Thursday, 10 November 2011

Art and Theatre

File:Mad meg.jpg



Above is a painting by Pieter Brueghel the Elder entitled “Dulle Griet” (or Dull Gret/ Mad Meg in English). It was painted in about 1562. The subject matter is that of Dull Gret or Mad Meg who is a character in Flemish folklore. In the story, and the painting, she leads a group of women to pillage hell.
My interest in this painting stems from the fact that I woking as the set designer on the B.U. Drama department’s production of Caryl Churchill’s “Top Girls”. A play written in the early 1980s by Churchill as a commentary on the state of feminism in Thatcher era England.
In act one of the play, Churchill writes a “dream” sequence in which various women (both real and fictional) from history, one of which is Dull Gret, as painted by Pieter Brueghel the Elder. Her character alludes to the fact that the invasion of hell is really about the the Spanish occupation of the Netherlands, which ended is the mid 1600s. What is interesting is that the revolt that was started to push the Spanish out started in 1568, not long after the painting was done.
What I find interesting in both counts in one, how symbolism in art can be used to get a message across, without it being one hundred percent obvious. I also love how two art forms I am involved in often have influence on one an other.
The symbolism of the Spanish occupation is perhaps not obvious at first, but it is there. The Spanish (though this may no be politically correct), were though of being hungry for gold, most countries were at the time. The Spanish however got a reputation for being ruthless and relentless in their hunting for the metal. The “devils” in Brueghel’s painting are surrounded with gold. They have an excess of it, and Mad Meg and the women are doing their best to get as much as they can.
What Churchill got from the painting though is not the weirdness of it, or the hunt for gold, but that it’s women who are acting as soldiers.
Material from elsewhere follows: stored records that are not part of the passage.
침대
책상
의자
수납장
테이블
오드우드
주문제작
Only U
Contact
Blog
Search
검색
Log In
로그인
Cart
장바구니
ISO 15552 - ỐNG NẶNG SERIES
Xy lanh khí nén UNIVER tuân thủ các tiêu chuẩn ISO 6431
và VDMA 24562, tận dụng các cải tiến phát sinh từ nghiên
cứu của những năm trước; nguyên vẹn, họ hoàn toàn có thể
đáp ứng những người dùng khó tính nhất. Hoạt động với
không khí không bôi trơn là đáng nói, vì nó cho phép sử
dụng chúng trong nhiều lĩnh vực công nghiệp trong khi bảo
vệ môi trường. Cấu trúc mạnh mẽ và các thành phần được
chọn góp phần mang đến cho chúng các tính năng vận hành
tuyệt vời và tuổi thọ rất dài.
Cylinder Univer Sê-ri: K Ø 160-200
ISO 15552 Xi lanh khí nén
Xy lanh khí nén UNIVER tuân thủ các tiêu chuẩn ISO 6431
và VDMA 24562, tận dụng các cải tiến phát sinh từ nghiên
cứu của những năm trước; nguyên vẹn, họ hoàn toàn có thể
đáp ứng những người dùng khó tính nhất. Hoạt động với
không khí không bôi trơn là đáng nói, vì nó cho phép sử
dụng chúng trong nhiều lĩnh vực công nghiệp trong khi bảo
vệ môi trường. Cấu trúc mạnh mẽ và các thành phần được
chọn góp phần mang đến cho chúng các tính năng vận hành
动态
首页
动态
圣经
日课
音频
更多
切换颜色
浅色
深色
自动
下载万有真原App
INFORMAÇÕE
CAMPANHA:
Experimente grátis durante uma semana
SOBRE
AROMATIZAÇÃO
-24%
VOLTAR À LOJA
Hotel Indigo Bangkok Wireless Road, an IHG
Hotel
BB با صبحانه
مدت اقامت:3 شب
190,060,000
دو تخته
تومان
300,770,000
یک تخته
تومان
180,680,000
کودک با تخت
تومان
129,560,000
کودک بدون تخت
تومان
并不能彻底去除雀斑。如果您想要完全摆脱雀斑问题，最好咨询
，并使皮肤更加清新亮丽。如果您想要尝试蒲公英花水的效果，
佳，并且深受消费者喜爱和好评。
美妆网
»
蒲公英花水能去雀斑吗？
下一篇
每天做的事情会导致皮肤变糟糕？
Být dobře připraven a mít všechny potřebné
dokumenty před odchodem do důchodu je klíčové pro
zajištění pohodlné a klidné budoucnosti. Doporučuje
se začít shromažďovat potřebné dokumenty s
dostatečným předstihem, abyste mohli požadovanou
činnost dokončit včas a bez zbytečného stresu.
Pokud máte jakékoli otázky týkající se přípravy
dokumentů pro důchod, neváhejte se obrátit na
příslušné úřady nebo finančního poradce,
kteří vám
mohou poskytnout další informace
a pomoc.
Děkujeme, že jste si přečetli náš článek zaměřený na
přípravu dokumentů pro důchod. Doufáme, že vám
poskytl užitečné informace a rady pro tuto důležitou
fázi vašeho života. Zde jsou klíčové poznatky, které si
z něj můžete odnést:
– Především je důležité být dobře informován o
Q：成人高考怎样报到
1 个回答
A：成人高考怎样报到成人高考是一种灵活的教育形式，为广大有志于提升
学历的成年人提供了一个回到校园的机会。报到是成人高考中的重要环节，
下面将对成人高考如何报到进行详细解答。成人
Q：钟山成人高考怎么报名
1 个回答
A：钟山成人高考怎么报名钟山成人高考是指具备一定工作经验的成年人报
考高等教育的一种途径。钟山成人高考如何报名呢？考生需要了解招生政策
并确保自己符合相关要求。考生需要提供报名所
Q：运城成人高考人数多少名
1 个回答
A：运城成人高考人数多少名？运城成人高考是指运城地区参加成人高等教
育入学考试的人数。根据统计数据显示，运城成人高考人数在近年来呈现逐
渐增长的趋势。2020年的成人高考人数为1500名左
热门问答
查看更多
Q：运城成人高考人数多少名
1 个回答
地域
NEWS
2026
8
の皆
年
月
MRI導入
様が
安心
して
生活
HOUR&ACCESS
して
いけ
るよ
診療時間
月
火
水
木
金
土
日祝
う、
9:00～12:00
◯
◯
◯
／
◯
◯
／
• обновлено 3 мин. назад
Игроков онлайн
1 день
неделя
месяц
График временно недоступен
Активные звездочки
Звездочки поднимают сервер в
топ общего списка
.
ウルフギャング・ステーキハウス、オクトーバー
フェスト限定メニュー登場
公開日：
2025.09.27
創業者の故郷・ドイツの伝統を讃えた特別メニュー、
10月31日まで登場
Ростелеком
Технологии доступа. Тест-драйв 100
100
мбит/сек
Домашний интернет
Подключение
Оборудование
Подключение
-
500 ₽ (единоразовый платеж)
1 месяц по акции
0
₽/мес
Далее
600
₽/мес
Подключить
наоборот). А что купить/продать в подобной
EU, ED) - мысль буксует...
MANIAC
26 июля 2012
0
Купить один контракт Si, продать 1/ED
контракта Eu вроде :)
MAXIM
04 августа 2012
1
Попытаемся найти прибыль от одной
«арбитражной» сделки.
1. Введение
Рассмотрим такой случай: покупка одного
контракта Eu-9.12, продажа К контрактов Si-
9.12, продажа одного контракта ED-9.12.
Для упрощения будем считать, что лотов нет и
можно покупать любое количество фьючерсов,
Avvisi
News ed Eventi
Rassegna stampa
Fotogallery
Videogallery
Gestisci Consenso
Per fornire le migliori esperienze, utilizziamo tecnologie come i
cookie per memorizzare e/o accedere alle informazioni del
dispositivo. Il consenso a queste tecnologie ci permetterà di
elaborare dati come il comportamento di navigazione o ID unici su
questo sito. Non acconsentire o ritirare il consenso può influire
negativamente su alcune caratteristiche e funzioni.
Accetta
Women who have had enough of the devils and invade hell. Dull Gret in Churchill’s play talks about losing children to the Spanish, and how she had had enough and decides to “pay the bastards”. 
As the set designer, some of the colours, especially the red in the painting, became integral to the colour scheme of the Dinner scene in which Dull Gret appears. Both I and the costume designer took cues from the painting and included them in the costumes and props of the dinner. Further bringing aspects of the painting to life.